The Peggotty family are fictional characters in Charles Dickens's 1850 novel David Copperfield.

Daniel Peggotty[edit]

Yarmouth fisherman Daniel Peggotty is the brother of Clara. Referred to as "Mr. Peggotty", he is a fisherman and dealer in lobsters, crabs, and crawfish. He lives in a converted boat on the beach at Yarmouth with Emily, Ham, and Mrs. Gummidge. When Emily abandons them to elope with Steerforth, Daniel vows to find her. Steerforth later leaves Emily and she is re-united with Daniel. At the end of the novel Daniel, Emily, and Mrs. Gummidge resettle in Australia.

Clara Peggotty[edit]

Clara Peggotty is usually referred to as simply 'Peggotty' so as not to confuse her with David's mother, who is also called Clara. Peggotty is the housekeeper of the family home and plays a big part in David's upbringing. Peggotty is the sister of Yarmouth fisherman Daniel Peggotty, and the aunt of Ham Peggotty and Little Em'ly.[1] Early in the novel, David's aunt, Betsey Trotwood, dismisses Peggotty's surname (had it been a given name) as being pagan:

"Peggotty!" repeated Miss Betsey, with some indignation. "Do you mean to say, child, that any human being has gone into a Christian church, and got herself named Peggotty?"[1]

Mrs Copperfield then explains that Peggotty is known by her surname to avoid confusion with herself as they share the same first name.
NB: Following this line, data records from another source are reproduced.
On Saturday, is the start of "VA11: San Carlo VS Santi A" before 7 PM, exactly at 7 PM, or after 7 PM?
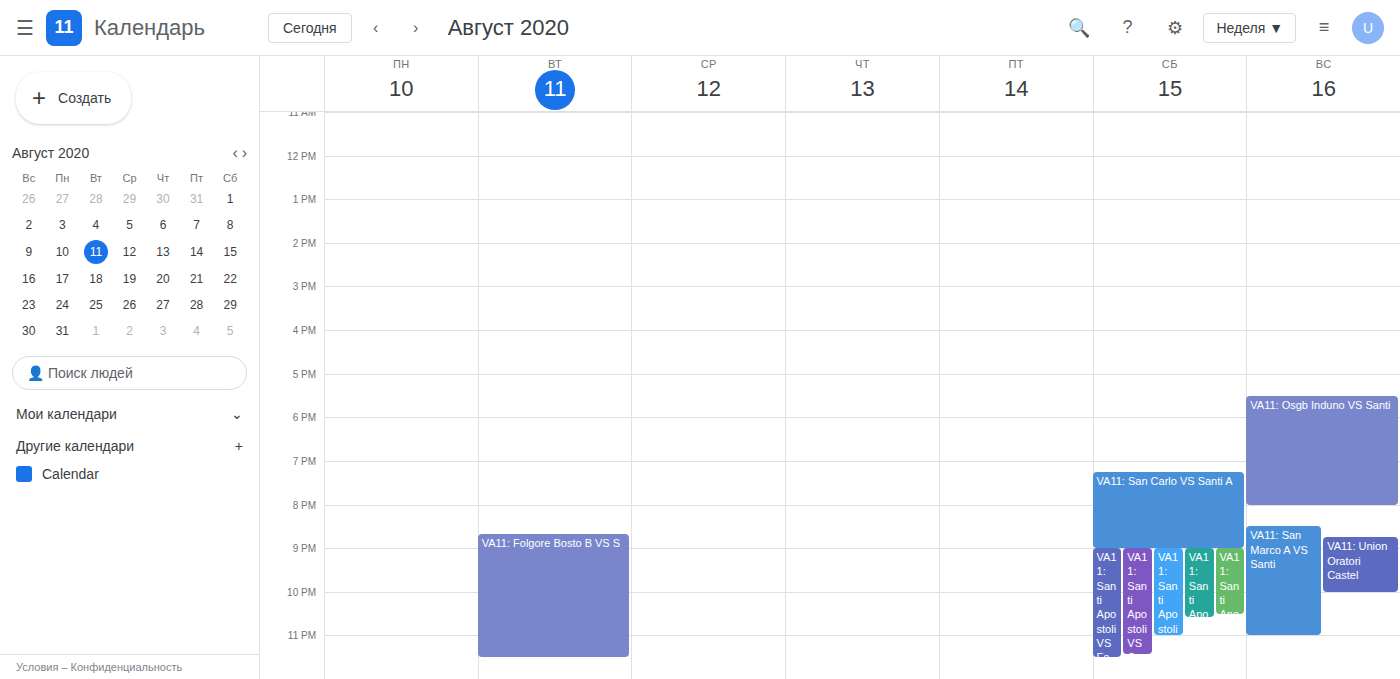
7:15 PM -- after 7 PM, 15 minutes below the 7 PM line.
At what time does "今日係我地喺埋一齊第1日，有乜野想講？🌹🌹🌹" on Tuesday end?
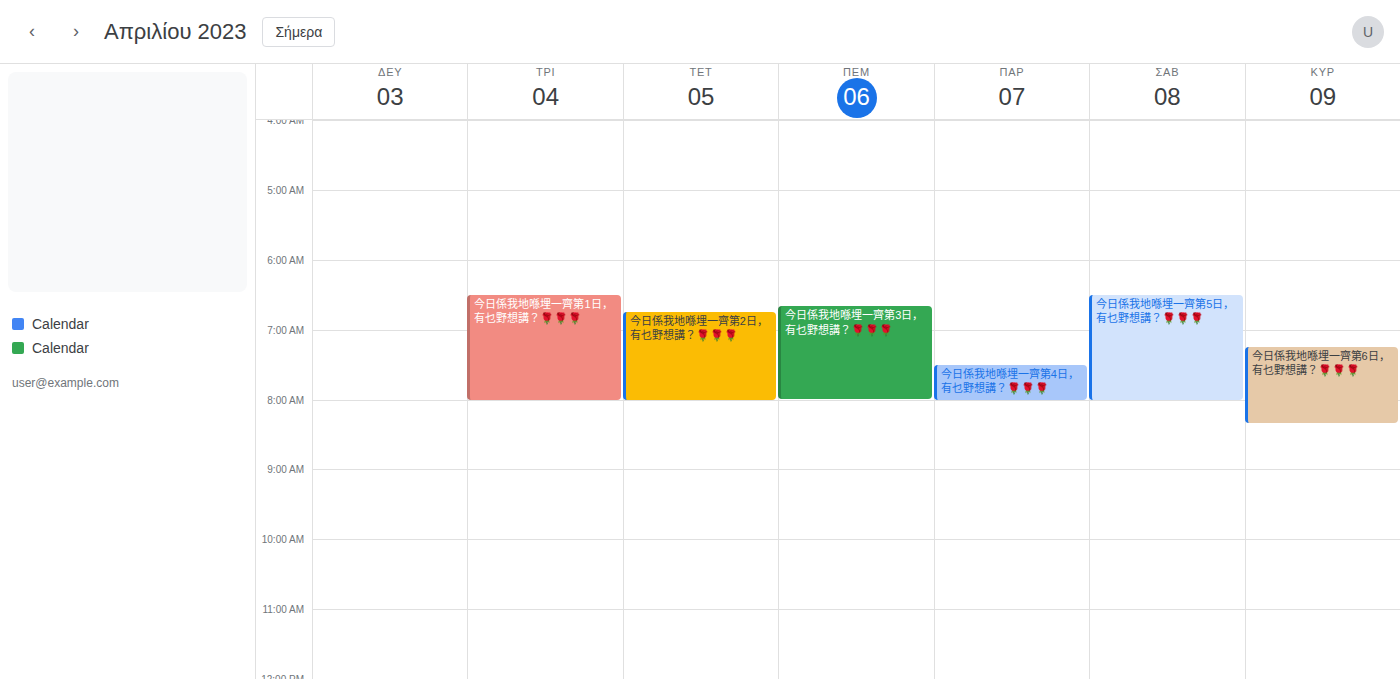
8:00 AM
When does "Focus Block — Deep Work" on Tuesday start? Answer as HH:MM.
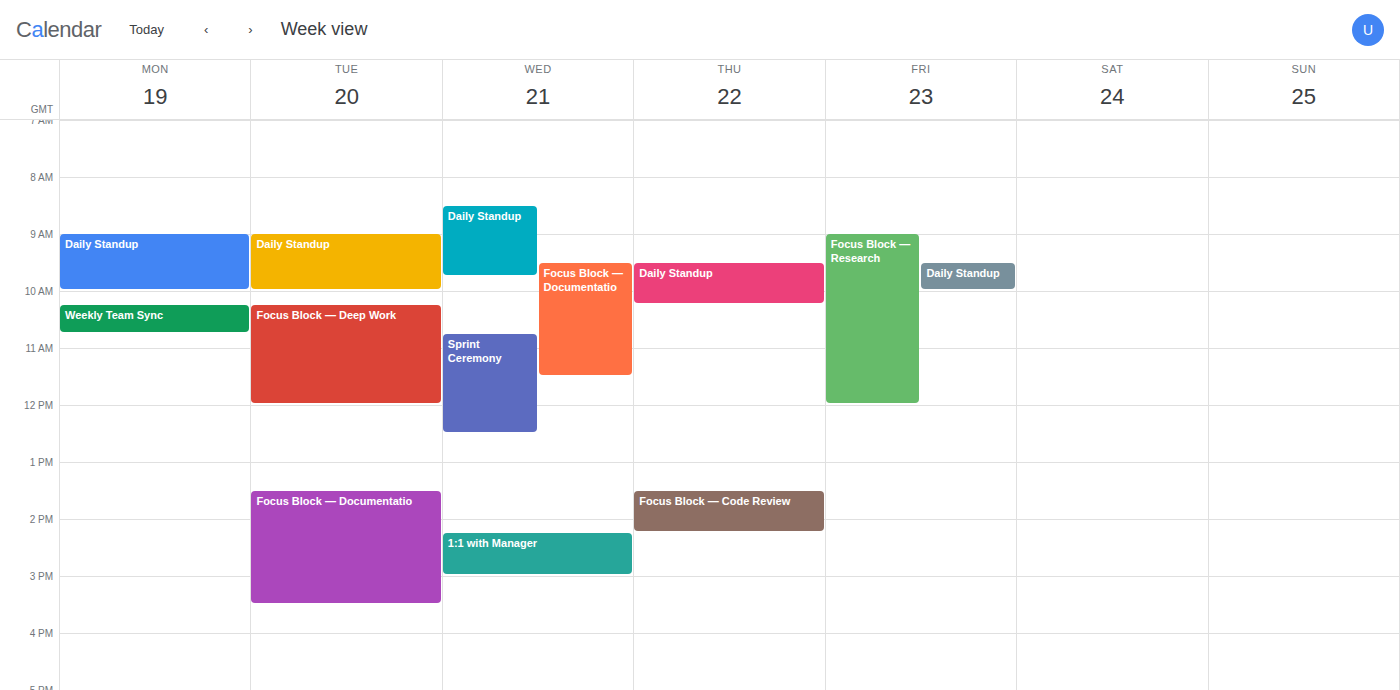
10:15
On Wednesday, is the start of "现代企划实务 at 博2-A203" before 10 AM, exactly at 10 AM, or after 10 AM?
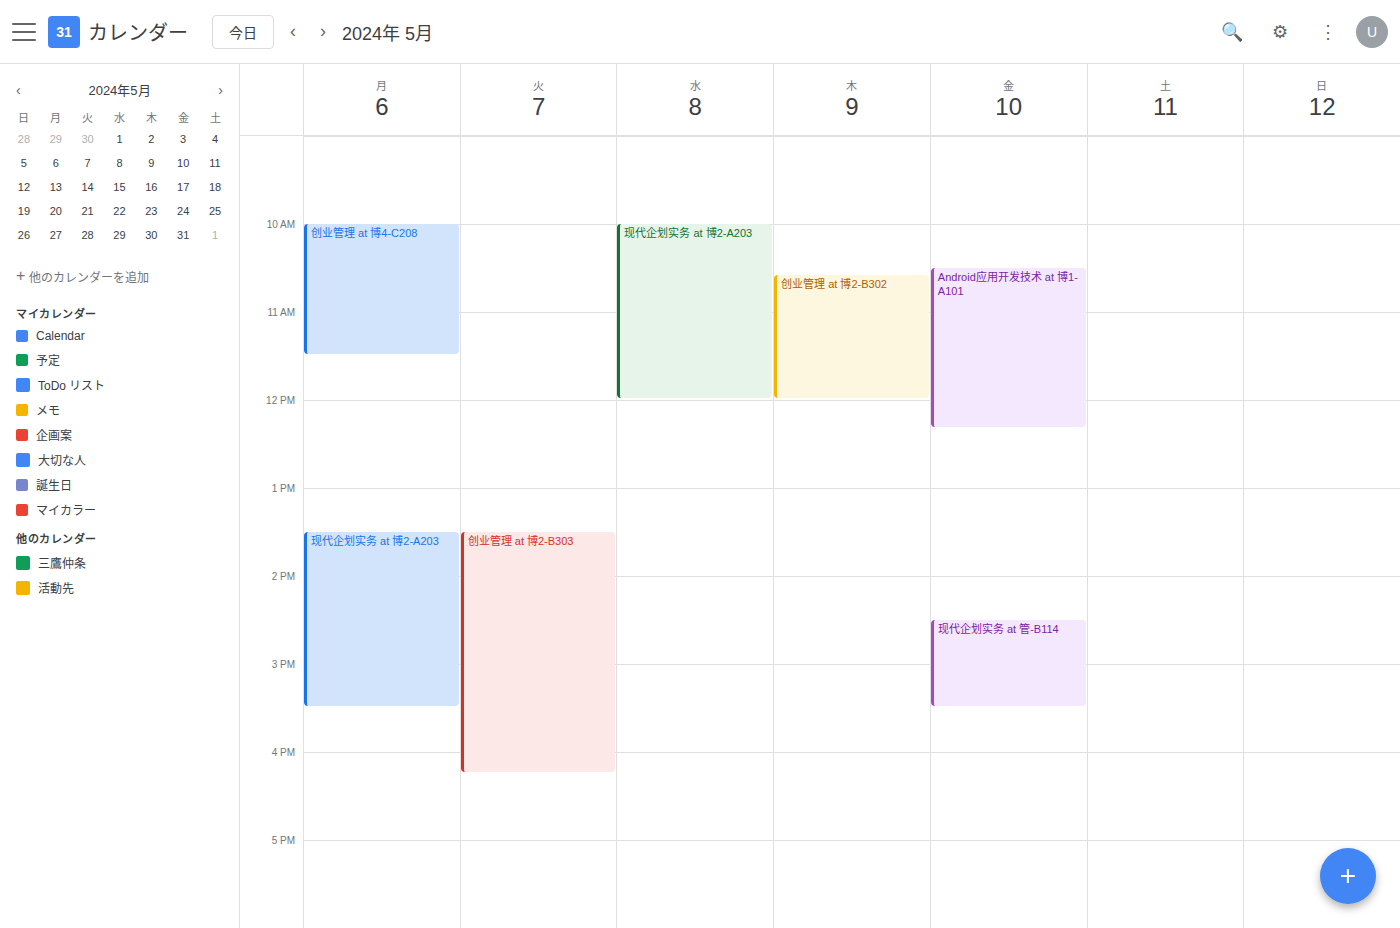
10:00 AM -- exactly at 10 AM, on the 10 AM line.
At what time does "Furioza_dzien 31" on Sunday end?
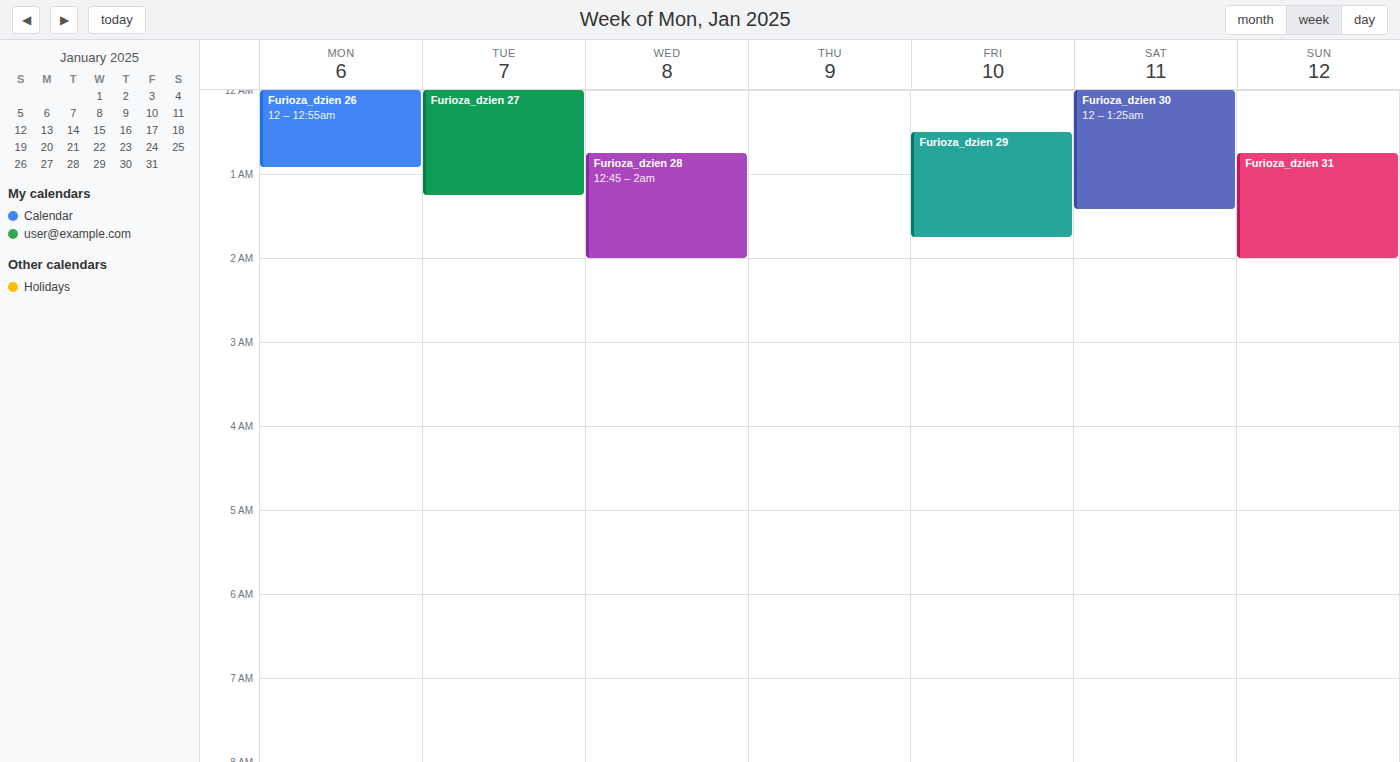
2:00 AM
As a "peggotty" or a "knitting nancy" (also known as a knitting loom) is a knitting device, the name may be a reference to Clara Peggotty's fondness for knitting.

Peggotty is described as having cheeks like a red apple. Peggotty is gentle and caring, opening herself and her family to David whenever he is in need. She remains faithful to David Copperfield all her life, being like a second mother to him, never abandoning him, his mother, or his great-aunt Miss Betsey Trotwood. In her kind motherliness, Peggotty contrasts markedly with the harsh and unloving Miss Murdstone, the sister of David's cruel stepfather Mr Murdstone.[2]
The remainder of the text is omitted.